Malcolm Lowry's
Under the Volcano - one of my all-time favourites.
I know there is Carlos Fuentes and his
Death of Artemio Cruz, for example.
Where else can I learn about Mexico - its many wars in history, its overpopulated cities, its haciendas.
I've seen movies: The Old Gringo about Ambrose Bierce,
All the Pretty Horses,
Zorro. And there is a recent movie about Ciudad Juarez with top actors.
In older American novels young people often went to Tijuana to "have some fun" (e.g. McMurtry's
Last Picture Show).
Stones for Ybarra by Harriet Doerr is good. she is a US who has lived in Mexico.
Caramelo Sandra Cisneros a Mexican-American & a good writer.
The wind that swept Mexico Anita Brenner Best book in English on Mexican revolution.

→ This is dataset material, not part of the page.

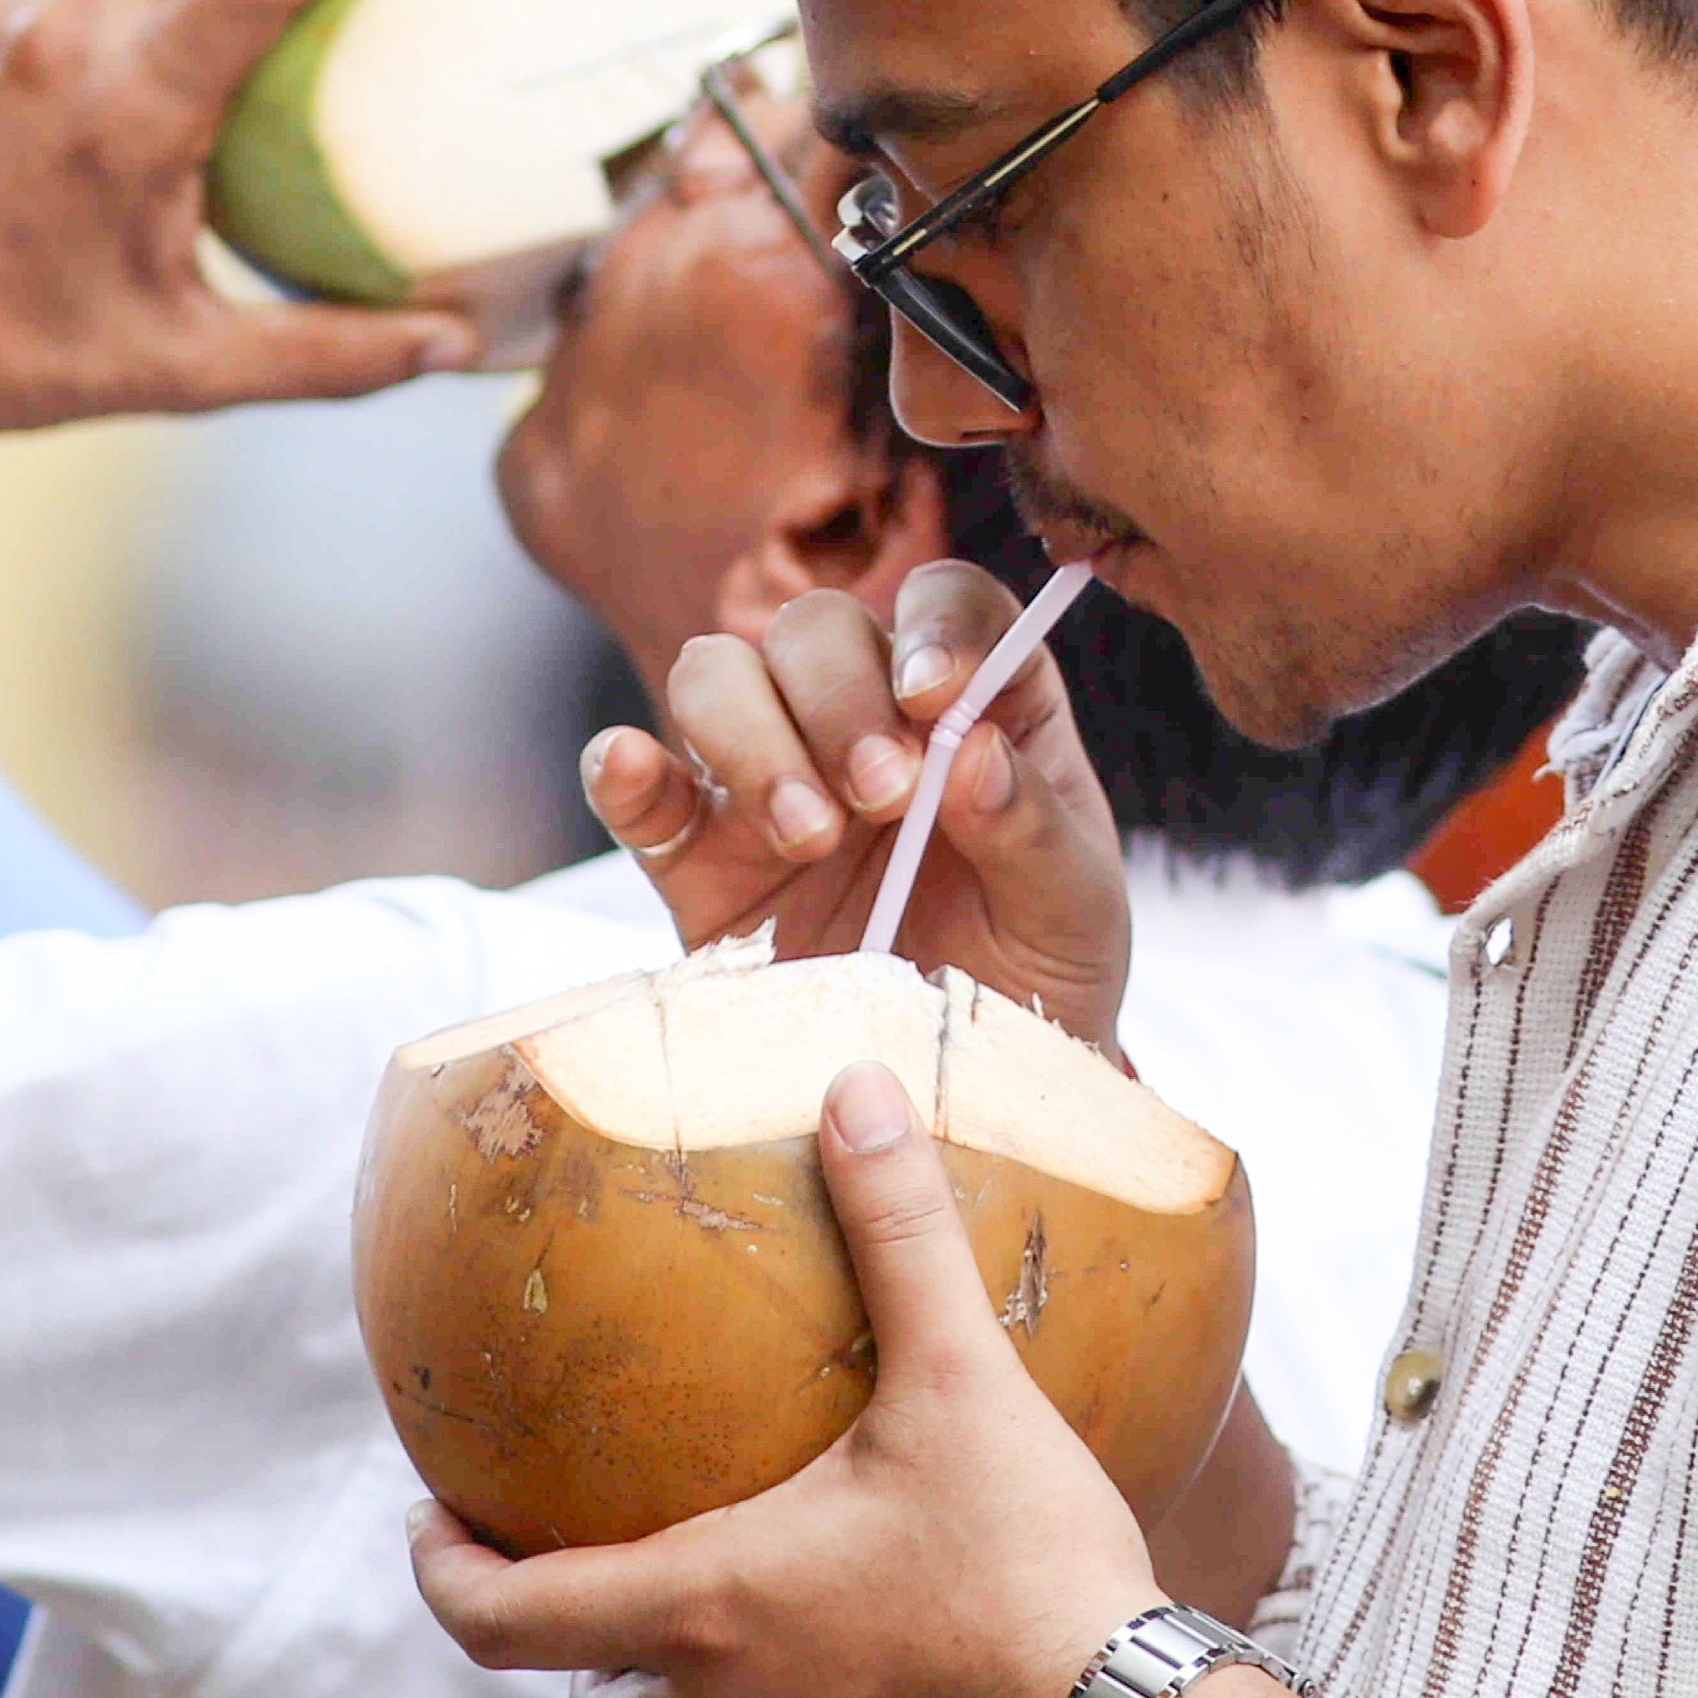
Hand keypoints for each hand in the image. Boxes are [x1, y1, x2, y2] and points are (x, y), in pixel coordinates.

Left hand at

Pedro Paramo Juan Rulfo If you read Spanish, skip the translations. also
Los de Abajo Mariano Azuelo.
Distant Neighbors Alan Riding - history of relations between US & Mexico 1984
Like water for Chocolate Laura Esquivel
Bernal Diaz memoirs on the conquest of the Aztec's is a classic. Translations vary, better in Spanish.
Elena Poniatowska La Noche de Tlateloco about the student uprisings in 1968
Fuerte es el silencio is also good.
Yesterday's train by Terry Pindell 1997
(Sorry if this isn't OK - My cat is lying on part of my keyboard & I keep trying to shove her over}
The Wind that swept Mexico
Stones for Ybarra Harriet Doerr is good she's from US but knows Mexico
Caramel Sandra Cisneros
Mexican in US a good writer
Bordering on Chaos problems of present day Mexico by Andres Oppenheimer c.1996
The Wind that swept Mexico Anita Brenner best work
The Dead Girls is a pretty good novel, in an almost documentary style, about a series of prostitute murders in a small town in the 1950's.
As a Graham Greene fan, I would have to mention
The Power and the Glory and its nonfiction analogue, The Lawless Roads.
(#1: Not to quibble, but I doubt McMurtry's Texas teenagers visited Tijuana - that would have been quite a drive! I assume they would have hit Juarez, Matamoros, or some such place.)
I think it was Ciudad Acuna also known as "Boys Town" now that you mention it.
"The Treasure of the Sierra Madre" by B. Traven is a great classic. It explores human relationships and how greed affect them.
It is a common theme of how greed destroys the soul but it is masterfully done.
Of course there is the delightful added mystery that no one knows who B, Traven was if he ever did exist at all.
It's been pretty well established that Traven was a pseudonym of a German living in Mexico named Marut. I believe he had a fairly radical past, which hastened his departure from Germany and contributed to his secrecy. A little old man with a remarkable resemblance to the younger Marut used to show up as Traven's "emissary" while Huston was filming the movie in Mexico. He would get nervous and hide his face whenever anyone pulled out a camera (which must have happened quite often on a film set).
For more, see
The Man Who Was B. Traven. There are probably more recent studies as well.
The Death Ship, while having nothing to do with Mexico, is another Traven classic.
makifat-
I agree. I gave "Death Ship" four stars.
I really liked Esperanza Rising by Pam Munoz Ryan, but it is YA.
Top titles from Nexos magazine's (Apr 2007) survey of the best Mexican novels of the past 30 yrs. A FEW of these are translated to English.
1. Noticias del imperio, de Fernando del Paso
2. Las batallas en el desierto, de José Emilio Pacheco
3. Crónica de la intervención, Juan García Ponce
4. Elsinore: un cuaderno, de Salvador Elizondo
4. El desfile del amor, de Sergio Pitol
5. Porque parece mentira la verdad nunca se sabe, de Daniel Sada
5. La guerra de Galio, de Héctor Aguilar Camín
6. En busca de Klingsor, de Jorge Volpi
7. Dos crímenes, de Jorge Ibargüengoitia
8. El testigo, de Juan Villoro
9. Lodo, de Guillermo Fadanelli
For really learning abt culture/history, among the best I've found (and friends who've read them concur) are In the Shadow of the Angel by Kathryn Blair (biography but reads like an amazing novel), and Lovesick by Angeles Mastretta.
I recommend anything by Ibarguengoitia; often laugh-out-loud funny, wish more were translated. Also José Agustín, Sealtiel Alatriste, Paco Ignacio Taibo II.
I also recommend The Savage Detectives (Bolaños was Chilean, but it does indeed capture real-life aspects of Mexico City.)
A novel laid in Mexico, but not written by a Mexican is
The Zigzag Way by
Anita Desai. It features both English-speaking and Mexican characters and is very affecting.